This is a simple script to do a controlled rolling restart of a multinode elasticsearch cluster. It manages shard allocation and makes sure the cluster is in the proper status at each stage of the process.
- -m - MASTER - The master node to use for coordinating the update.
- -n - NODE_FILE - A file containing the list of node hostnames one per line.
- -s - SCRIPT - Script to run on each node to process the update.
# ./rolling-restart.sh -m master1.example.com:9200 -n ./node-list.txt -d ./node-shutdown-script.sh -s ./node-update.sh
The node file is a list of node names (including HTTP port) one per line. These should only be nodes that contain data and the node list should not contain the host you're using as the master node.

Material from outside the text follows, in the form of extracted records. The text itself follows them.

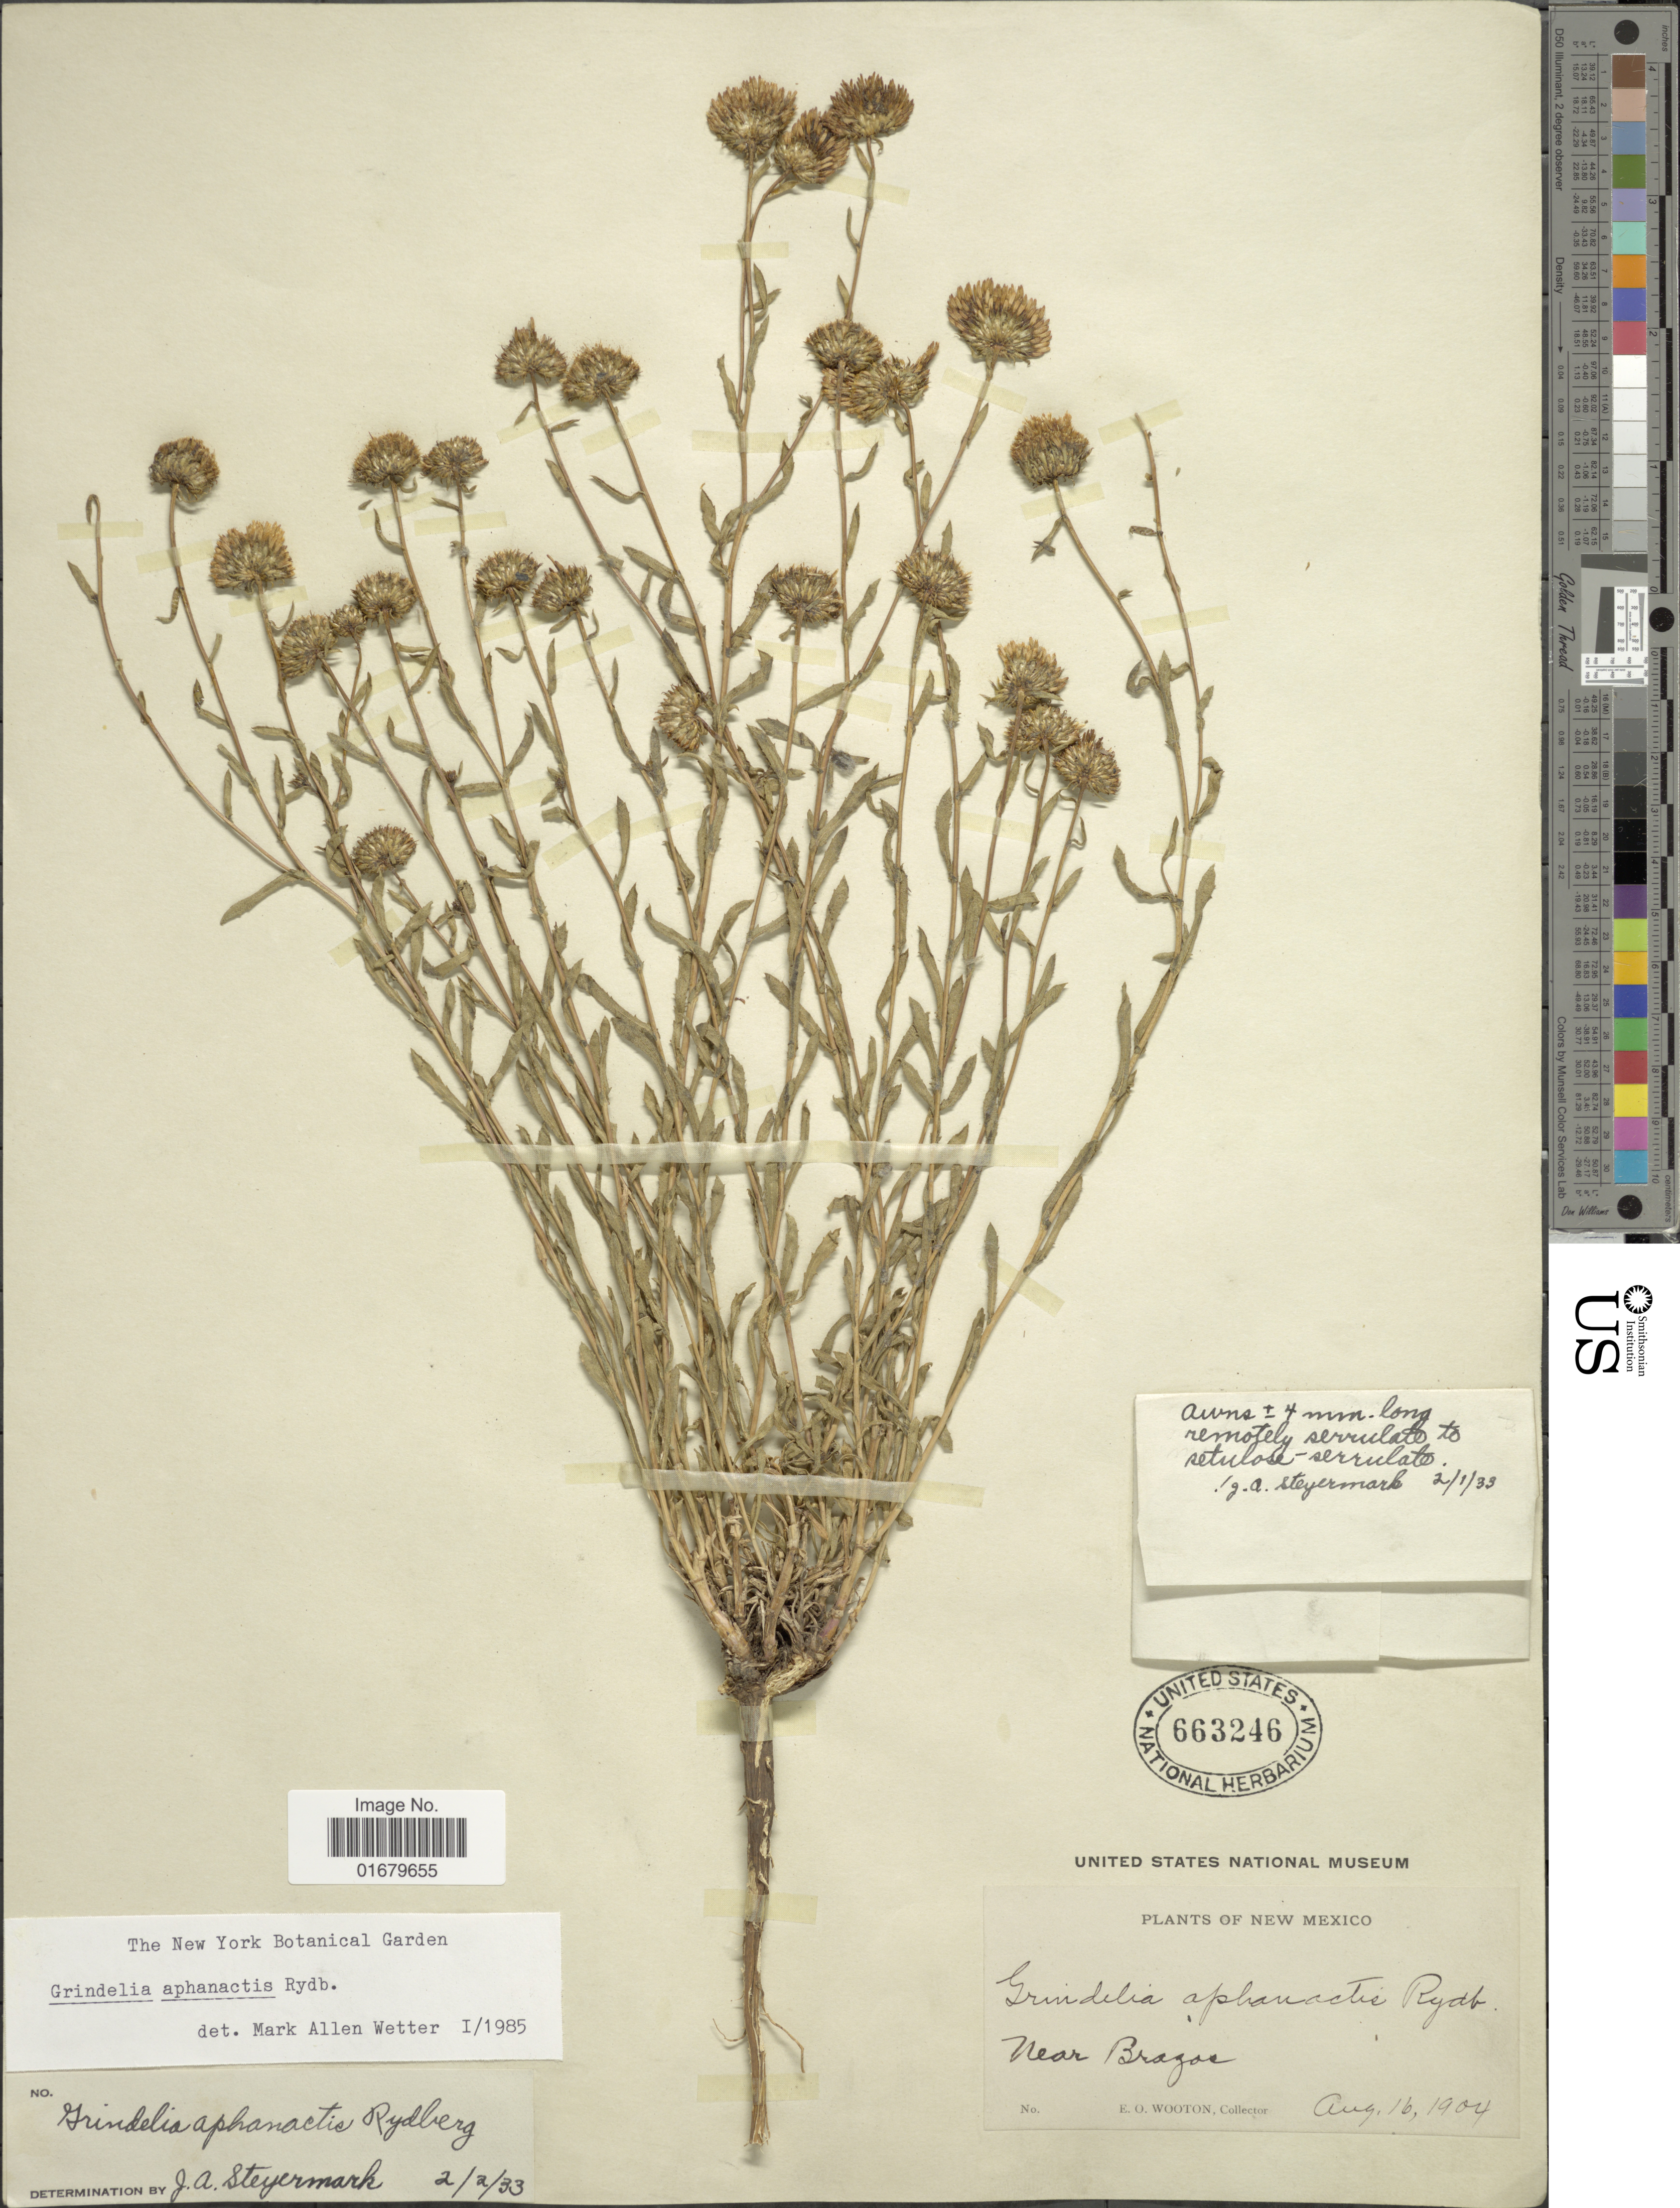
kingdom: Plantae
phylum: Tracheophyta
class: Magnoliopsida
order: Asterales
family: Asteraceae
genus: Grindelia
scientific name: Grindelia aphanactis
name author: Rydb.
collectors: E. O. Wooton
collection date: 1904-08-16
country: United States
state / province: New Mexico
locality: Near Brazos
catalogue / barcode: US 663246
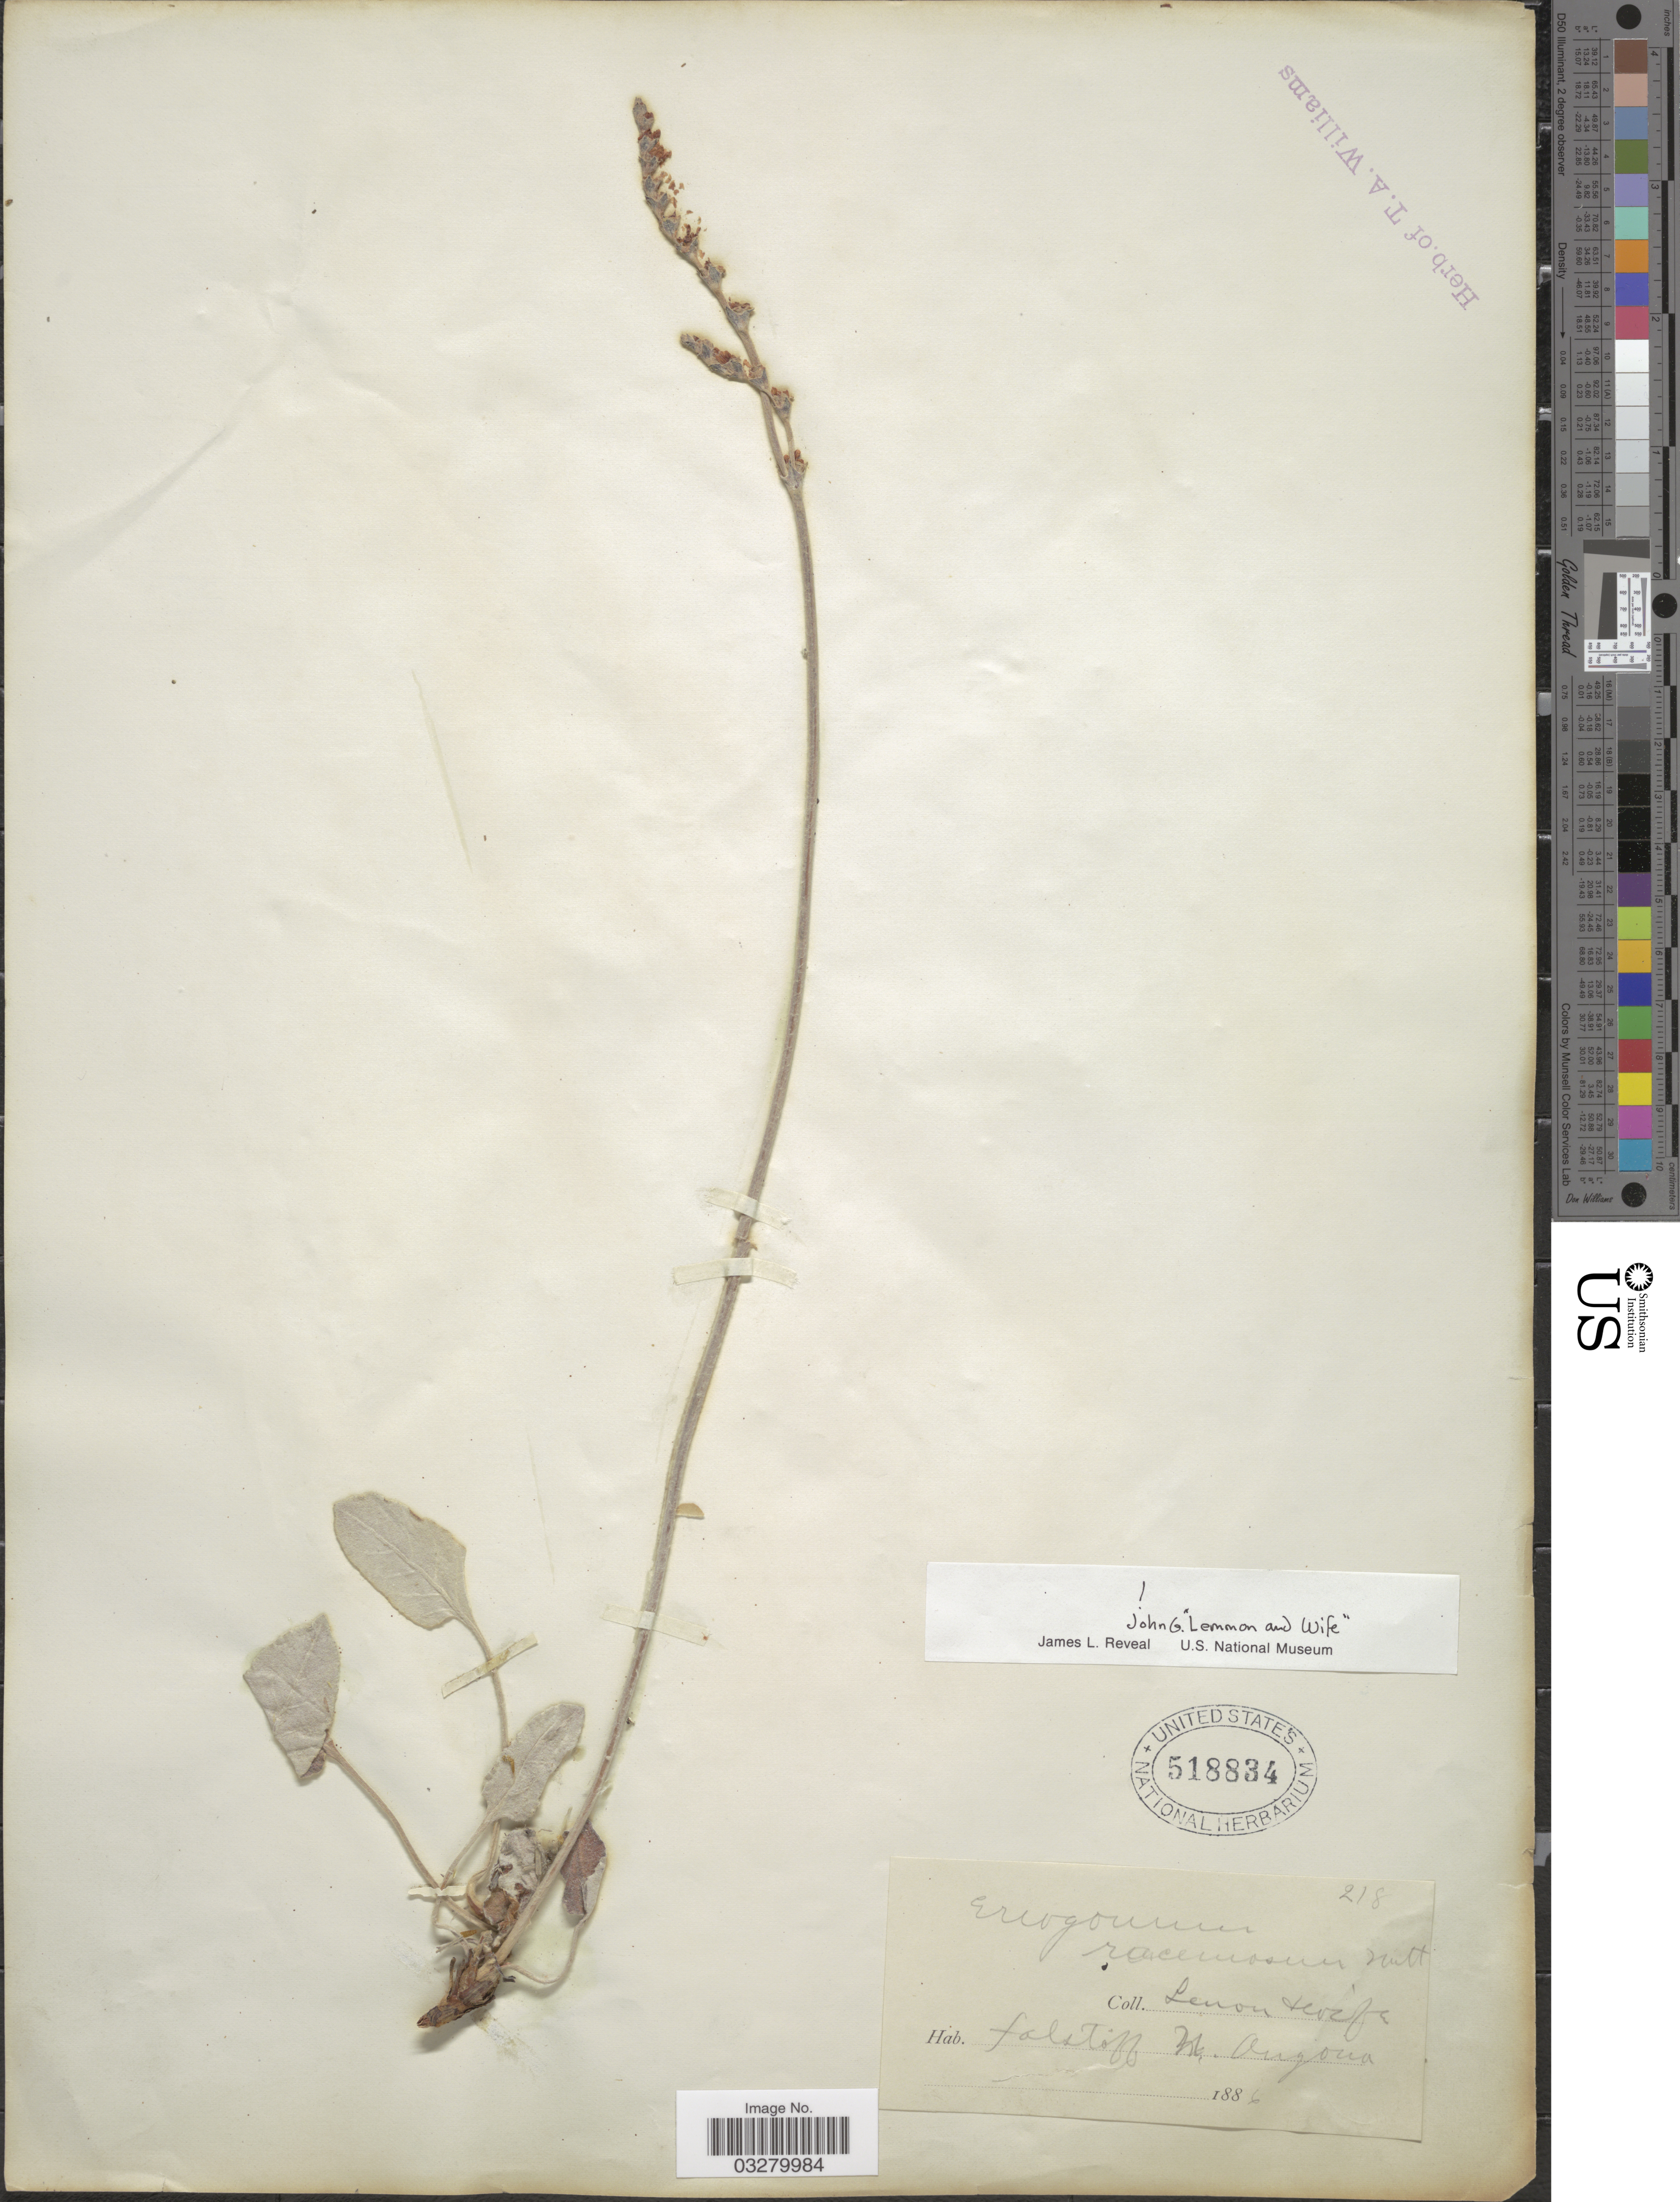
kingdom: Plantae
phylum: Tracheophyta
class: Magnoliopsida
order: Caryophyllales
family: Polygonaceae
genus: Eriogonum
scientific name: Eriogonum racemosum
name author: Nutt.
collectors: J. G. Lemmon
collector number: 218*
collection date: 1886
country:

NOTE: If you have dedicated master nodes, don't include them in the list. This script's primary purpose is to manage shard allocation which isn't necessary when restarting a dedicated master node.
node1.example.com:9200
node2.example.com:9200
node3.example.com:9200
The script should contain the actions to perform on the stopped node. This assumes you have some sort of remote execution tool that can perform the update on the node. The script is run once for each node.
When the script runs the Elasticsearch instance on the node will already be stopped. It is the script's responsibility to restart it once updates are complete.
Two variables are made available to the script.
- $MASTER is the master node as provided on the command line.
- $NODE is the name of the node being restarted. This name will include the port.
#!/bin/bash
echo "Running updates on $NODE"
# Whatever commands are required should go here.
# Those commands should include starting the elasticsearch
# instance once updates are complete.
exit 0
- The node provided as the master node should not occur in the list of nodes. To restart that node a second run would be required with it as the only node in the list and using a different node as the master.
- The script disables/enables shard allocation as it runs. If the script is interrupted while it's running shard allocation may remain disabled and should be re-enabled manually.
- If you have dedicated master nodes (and if you have enough nodes to need this script, you should) you need to restart those via a different mechanism.